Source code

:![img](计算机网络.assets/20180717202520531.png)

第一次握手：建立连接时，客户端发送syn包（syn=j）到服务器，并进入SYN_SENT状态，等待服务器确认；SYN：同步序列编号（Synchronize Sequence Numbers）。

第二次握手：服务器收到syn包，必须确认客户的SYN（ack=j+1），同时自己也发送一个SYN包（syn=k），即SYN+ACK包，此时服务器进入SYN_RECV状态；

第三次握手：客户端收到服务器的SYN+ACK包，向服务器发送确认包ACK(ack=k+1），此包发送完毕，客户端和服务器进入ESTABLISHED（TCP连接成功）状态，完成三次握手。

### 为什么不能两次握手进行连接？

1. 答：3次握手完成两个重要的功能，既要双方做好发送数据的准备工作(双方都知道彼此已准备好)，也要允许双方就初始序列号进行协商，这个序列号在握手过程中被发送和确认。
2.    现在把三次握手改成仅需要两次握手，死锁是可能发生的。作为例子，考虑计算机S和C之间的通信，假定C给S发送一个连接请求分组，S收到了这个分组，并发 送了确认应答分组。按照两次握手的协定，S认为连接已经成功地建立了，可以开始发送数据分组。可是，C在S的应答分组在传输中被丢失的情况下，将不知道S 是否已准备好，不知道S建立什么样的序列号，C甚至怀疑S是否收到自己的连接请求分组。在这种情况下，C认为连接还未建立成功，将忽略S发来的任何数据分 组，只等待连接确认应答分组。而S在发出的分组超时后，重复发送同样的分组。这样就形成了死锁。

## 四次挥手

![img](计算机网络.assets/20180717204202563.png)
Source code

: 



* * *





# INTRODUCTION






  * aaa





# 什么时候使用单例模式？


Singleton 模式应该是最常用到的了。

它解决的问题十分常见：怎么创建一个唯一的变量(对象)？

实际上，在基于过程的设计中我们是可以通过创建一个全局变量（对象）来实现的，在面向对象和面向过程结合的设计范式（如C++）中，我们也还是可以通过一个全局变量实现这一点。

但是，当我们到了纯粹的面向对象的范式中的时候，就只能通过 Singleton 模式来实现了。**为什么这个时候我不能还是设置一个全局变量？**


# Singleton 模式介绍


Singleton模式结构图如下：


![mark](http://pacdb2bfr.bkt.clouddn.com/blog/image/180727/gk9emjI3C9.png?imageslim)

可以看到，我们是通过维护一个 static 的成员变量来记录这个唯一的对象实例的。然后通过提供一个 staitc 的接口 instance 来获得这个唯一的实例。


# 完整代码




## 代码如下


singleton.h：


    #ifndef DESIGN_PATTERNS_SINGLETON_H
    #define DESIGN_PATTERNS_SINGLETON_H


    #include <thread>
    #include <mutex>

+++

* _WORK TASK_
Set the whole listing down again so that it matches the original exactly.

* _EXERCISE SOLUTION_
Source code

:![img](计算机网络.assets/20180717202520531.png)

第一次握手：建立连接时，客户端发送syn包（syn=j）到服务器，并进入SYN_SENT状态，等待服务器确认；SYN：同步序列编号（Synchronize Sequence Numbers）。

第二次握手：服务器收到syn包，必须确认客户的SYN（ack=j+1），同时自己也发送一个SYN包（syn=k），即SYN+ACK包，此时服务器进入SYN_RECV状态；

第三次握手：客户端收到服务器的SYN+ACK包，向服务器发送确认包ACK(ack=k+1），此包发送完毕，客户端和服务器进入ESTABLISHED（TCP连接成功）状态，完成三次握手。

### 为什么不能两次握手进行连接？

1. 答：3次握手完成两个重要的功能，既要双方做好发送数据的准备工作(双方都知道彼此已准备好)，也要允许双方就初始序列号进行协商，这个序列号在握手过程中被发送和确认。
2.    现在把三次握手改成仅需要两次握手，死锁是可能发生的。作为例子，考虑计算机S和C之间的通信，假定C给S发送一个连接请求分组，S收到了这个分组，并发 送了确认应答分组。按照两次握手的协定，S认为连接已经成功地建立了，可以开始发送数据分组。可是，C在S的应答分组在传输中被丢失的情况下，将不知道S 是否已准备好，不知道S建立什么样的序列号，C甚至怀疑S是否收到自己的连接请求分组。在这种情况下，C认为连接还未建立成功，将忽略S发来的任何数据分 组，只等待连接确认应答分组。而S在发出的分组超时后，重复发送同样的分组。这样就形成了死锁。

## 四次挥手

![img](计算机网络.assets/20180717204202563.png)
Source code

: 



* * *





# INTRODUCTION






  * aaa





# 什么时候使用单例模式？


Singleton 模式应该是最常用到的了。

它解决的问题十分常见：怎么创建一个唯一的变量(对象)？

实际上，在基于过程的设计中我们是可以通过创建一个全局变量（对象）来实现的，在面向对象和面向过程结合的设计范式（如C++）中，我们也还是可以通过一个全局变量实现这一点。

但是，当我们到了纯粹的面向对象的范式中的时候，就只能通过 Singleton 模式来实现了。**为什么这个时候我不能还是设置一个全局变量？**


# Singleton 模式介绍


Singleton模式结构图如下：


![mark](http://pacdb2bfr.bkt.clouddn.com/blog/image/180727/gk9emjI3C9.png?imageslim)

可以看到，我们是通过维护一个 static 的成员变量来记录这个唯一的对象实例的。然后通过提供一个 staitc 的接口 instance 来获得这个唯一的实例。


# 完整代码




## 代码如下


singleton.h：


    #ifndef DESIGN_PATTERNS_SINGLETON_H
    #define DESIGN_PATTERNS_SINGLETON_H


    #include <thread>
    #include <mutex>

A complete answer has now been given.